PROVIDED RECORDS ▸
— begin —

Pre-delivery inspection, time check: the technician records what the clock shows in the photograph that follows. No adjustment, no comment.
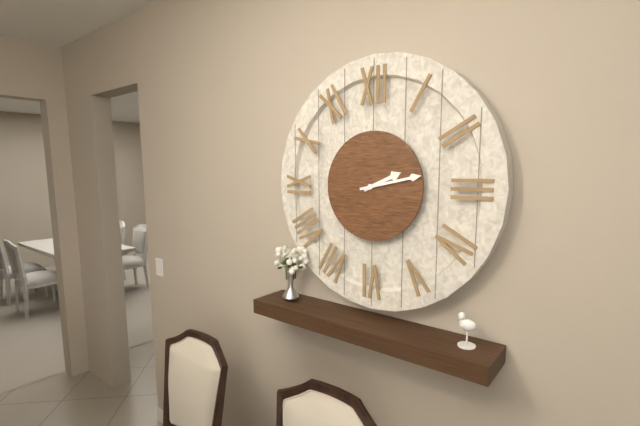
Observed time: 2:13
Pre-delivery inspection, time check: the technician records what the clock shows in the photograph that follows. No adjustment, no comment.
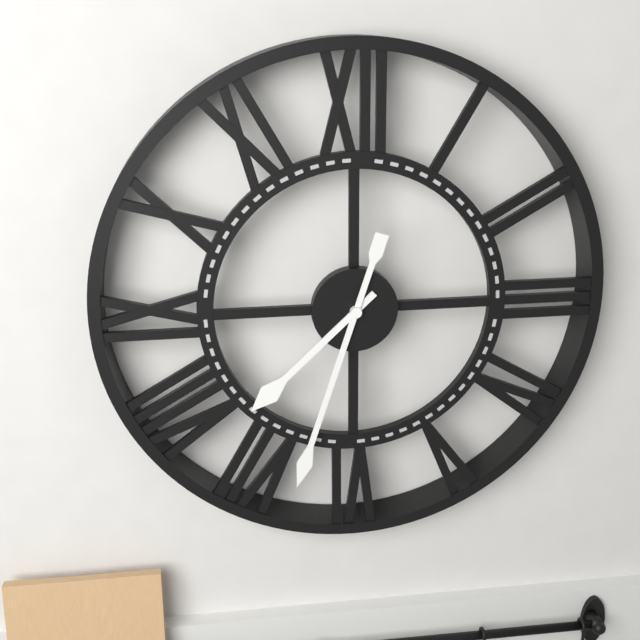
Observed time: 7:33
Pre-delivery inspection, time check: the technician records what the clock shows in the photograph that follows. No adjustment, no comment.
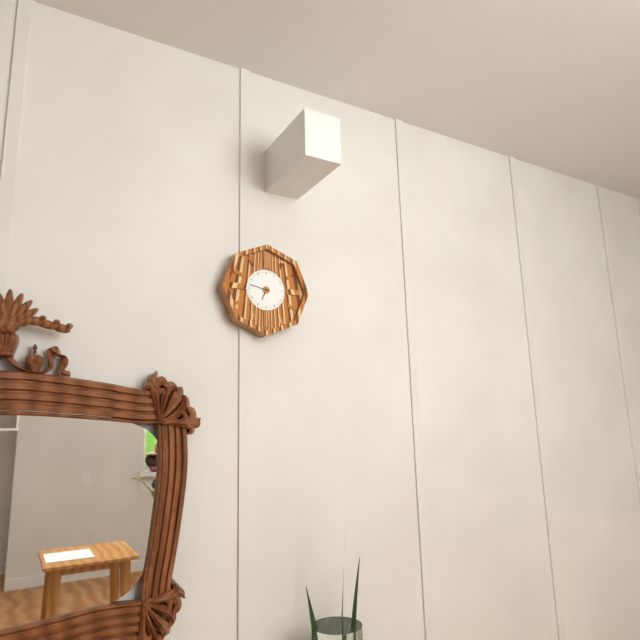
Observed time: 6:47
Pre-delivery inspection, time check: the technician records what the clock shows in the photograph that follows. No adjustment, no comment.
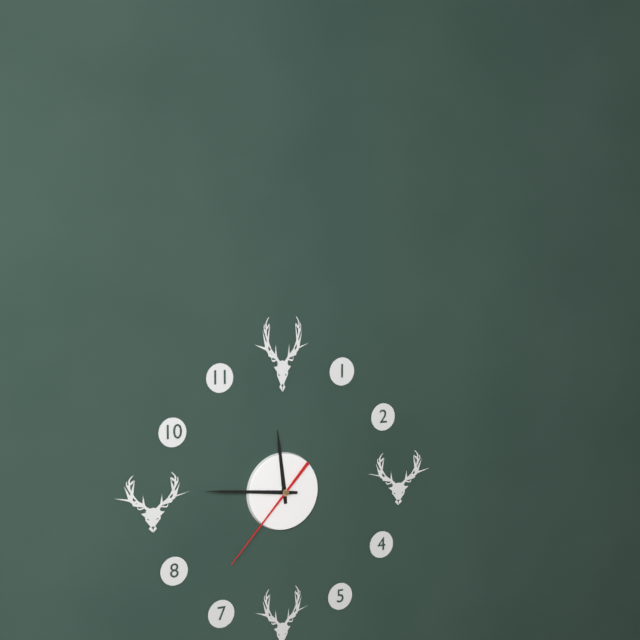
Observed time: 11:46:37
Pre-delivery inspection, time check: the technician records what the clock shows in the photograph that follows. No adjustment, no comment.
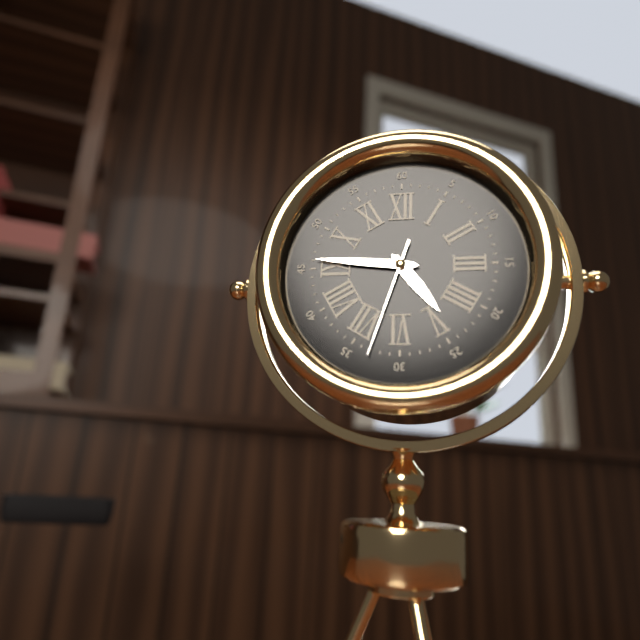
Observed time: 4:46:33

— end —

STATED TASK ▸
Rewrite the rows above with "technician" replaced by "inspector" wherever it occurs, keeping everything else the same and leaving out the pictures.

RESPONSE TO THE TASK ▸
Pre-delivery inspection, time check: the inspector records what the clock shows in the photograph that follows. No adjustment, no comment.
Observed time: 2:13
Pre-delivery inspection, time check: the inspector records what the clock shows in the photograph that follows. No adjustment, no comment.
Observed time: 7:33
Pre-delivery inspection, time check: the inspector records what the clock shows in the photograph that follows. No adjustment, no comment.
Observed time: 6:47
Pre-delivery inspection, time check: the inspector records what the clock shows in the photograph that follows. No adjustment, no comment.
Observed time: 11:46:37
Pre-delivery inspection, time check: the inspector records what the clock shows in the photograph that follows. No adjustment, no comment.
Observed time: 4:46:33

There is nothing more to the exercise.